WHAT YOU NEED TO DO:
1/ Answer these questions using the forum thread about Java heap dumps on Windows, one answer per line:
(a) Under what name may Ignition show up when jps is run?
(b) How much heap did the added jhat option give it?
(c) For a 4 GB heap, how long did jhat take to produce its results?
2/ Reproduce the forum thread about Java heap dumps on Windows between "Try running them" and "difficult on Windows.", inclusive.
3/ Carry on the forum thread about Java heap dumps on Windows from the point where it ends.

EXTRACT TO READ:
▶

Try running them from a console started as administrator. I don’t know why else they wouldn’t work and I’m not really familiar enough with Windows to have any other guesses.

FWIW, when you run jps Ignition may show up as “WrapperSimpleApp”.

When I initiate jps from the command line on the Windows Server what I get appears to be the pid of jps and nothing else.

image

Hmm. Probably something to do with Windows and Ignition running as a service :confused:

I wonder if you’d have better luck with a tool like VisualVM

This thread suggests some potential workarounds… I guess it is a bit more difficult on Windows.

1 Like

I went and looked at the suggested thread. Seems like an entire project just to get java utilities to run under windows. Thanks for the suggestion though. Haven’t gone down the patch of VisualVM. Not sure what it is and what is required to install it. The target system is in production and will not tolerate a restart so if a system restart is required I can’t go down that path.

Another issue I might be encountering is that my JDK is not the identical version of the runtime environment version. It’s actually a bit higher version.

I wanted to get back to you on your jmap suggestion. I did finally get a heap dump using jmap. It just took some experimentation. I was able to use netstat - anon to locate the PID I needed to give jmap. The key is that you need your windows cmd window to be running as administrator. I used the command jmap -dump:file=C:\your path here\heapdump.bin - to generate the dump file which takes a lot of disk space. Basically the same size as your heap. Using jhat to analyze the file also took some experimentation. It turns out that jhat require a HUGE heap space for the analysis. By adding the -J-mx16G on the jhat command to give it 16 GB of heap it was finally able to analyze the file and generate its output. For a 4 GB heap it took nearly 30 minutes to generate the results.

◀

DATASET ROWS:

▶

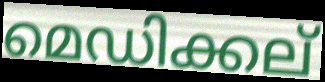
മെഡിക്കല്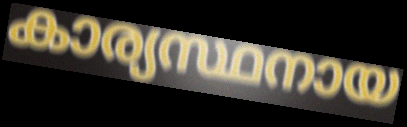
കാര്യസ്ഥനായ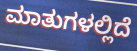
ಮಾತುಗಳಲ್ಲಿದೆ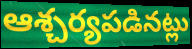
ఆశ్చర్యపడినట్లు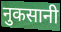
नुकसानीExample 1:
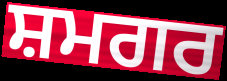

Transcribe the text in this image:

ਸ਼ਮਗਰ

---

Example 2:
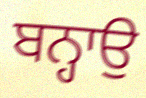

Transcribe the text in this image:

ਬਨ੍ਹਾਉ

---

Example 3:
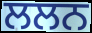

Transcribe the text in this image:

ਲਲਨ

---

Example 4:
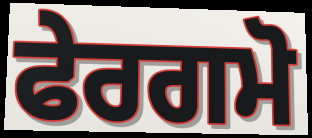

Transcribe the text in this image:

ਫੇਰਗਮੋ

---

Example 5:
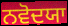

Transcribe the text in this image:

ਨਵੋਦਯਾ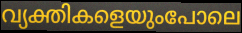
വ്യക്തികളെയുംപോലെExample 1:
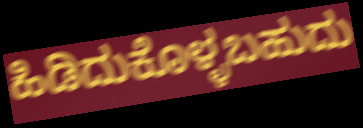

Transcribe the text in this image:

ಹಿಡಿದುಕೊಳ್ಳಬಹುದು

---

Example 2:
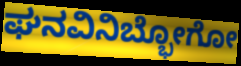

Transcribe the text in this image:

ಘನವಿನಿಬ್ಭೋಗೋ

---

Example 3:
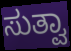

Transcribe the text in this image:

ಸುತ್ವಾ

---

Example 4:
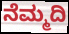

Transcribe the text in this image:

ನೆಮ್ಮದಿ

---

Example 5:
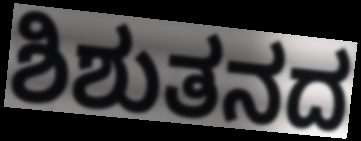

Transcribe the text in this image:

ಶಿಶುತನದ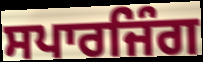
ਸਪਾਰਜਿੰਗ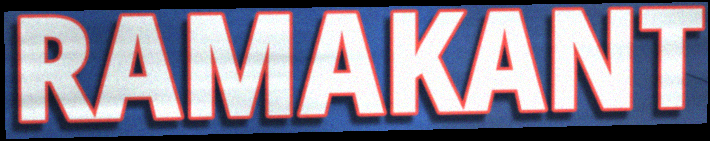
RAMAKANTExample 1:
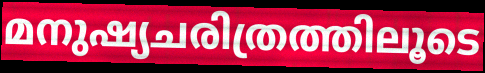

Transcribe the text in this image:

മനുഷ്യചരിത്രത്തിലൂടെ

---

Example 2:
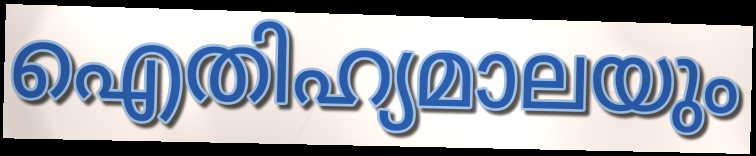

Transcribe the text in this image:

ഐതിഹ്യമാലയും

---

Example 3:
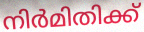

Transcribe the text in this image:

നിർമിതിക്ക്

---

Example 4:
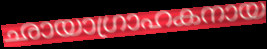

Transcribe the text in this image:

ഛായാഗ്രാഹകനായ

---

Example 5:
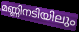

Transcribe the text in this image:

മണ്ണിനടിയിലും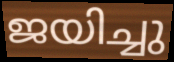
ജയിച്ചുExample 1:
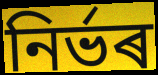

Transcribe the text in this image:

নিৰ্ভৰ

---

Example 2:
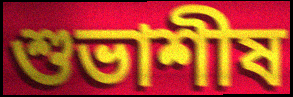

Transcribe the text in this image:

শুভাশীষ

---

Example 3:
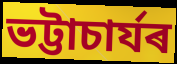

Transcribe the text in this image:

ভট্টাচাৰ্যৰ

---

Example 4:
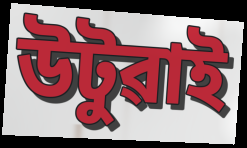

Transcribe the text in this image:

উটুৱাই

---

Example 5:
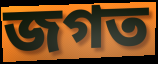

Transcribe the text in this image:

জগত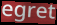
egret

◀

RESULTS IN ORDER:
1/
(a) "WrapperSimpleApp"
(b) 16 GB
(c) Nearly 30 minutes

2/
Try running them from a console started as administrator. I don’t know why else they wouldn’t work and I’m not really familiar enough with Windows to have any other guesses.

FWIW, when you run jps Ignition may show up as “WrapperSimpleApp”.

When I initiate jps from the command line on the Windows Server what I get appears to be the pid of jps and nothing else.

image

Hmm. Probably something to do with Windows and Ignition running as a service :confused:

I wonder if you’d have better luck with a tool like VisualVM

This thread suggests some potential workarounds… I guess it is a bit more difficult on Windows.

3/
Thanks for pointing me in the right direction.

Still working through support to locate the heap consumer.

Kevin,

What you describe is exactly what we’re dealing with over here. Windows server, gateway slowly takes more and more memory - though sometimes we’ve seen rapid changes to a much higher use regime, that stays essentially static.

Were you able to locate the problem, and were you able to fix it, and how, in both cases?

Unfortunately no, we have not gotten to a conclusion at this time. I’ve had a case open with Ignition support since mid-June on this issue. At first we were directed to change our garbage collector to G1GC and to increase the heap from 2 GB to 4 GB. It did change the shape of the heap memory trend a bit but did nothing for the original problem. Increasing heap space did nothing but extended the period between gateway restarts.

I’ve gotten little else in response. I will occasionally get a response if I ping support asking for status as this has been ongoing now for 2 1/2 months.

I’ve sent multiple heap dumps from jmap.

Last contact I tried to see if there was a way to escalate the case due to its longevity. I was told there is no escalation process in place. I was also told that I would get better response if I called rather than exchanging email. I don’t understand that but keep it in mind if you open a case in the future.

I’m currently experimenting with the notion that if I get away from the Run Always SFC that possibly the garbage collector might be able to do a better job of cleanup. The jury is still out on that experiment as I’ve only had the new solution in operation for 4 days in our office and it takes longer than that do tell if there is an improvement.

I certainly would like to hear that somebody is actively investigating this issue.

My particular application is socket based. It is using the socket functionality of python/java. I’ve read a number of articles that seem to indicate that special handling is required for the byte buffers used by the java socket implementation. I was wondering if that might be where my problem lies. The heap dump show a huge allocation for java socket related classes.

That might explain support's inability to help. If you are rolling your own sockets, you are responsible for all of the related object lifetimes, many of which require explicit close operations to clean up. (Every single socket opened should be managed by a single thread that guarantees closure with a try-finally construct.)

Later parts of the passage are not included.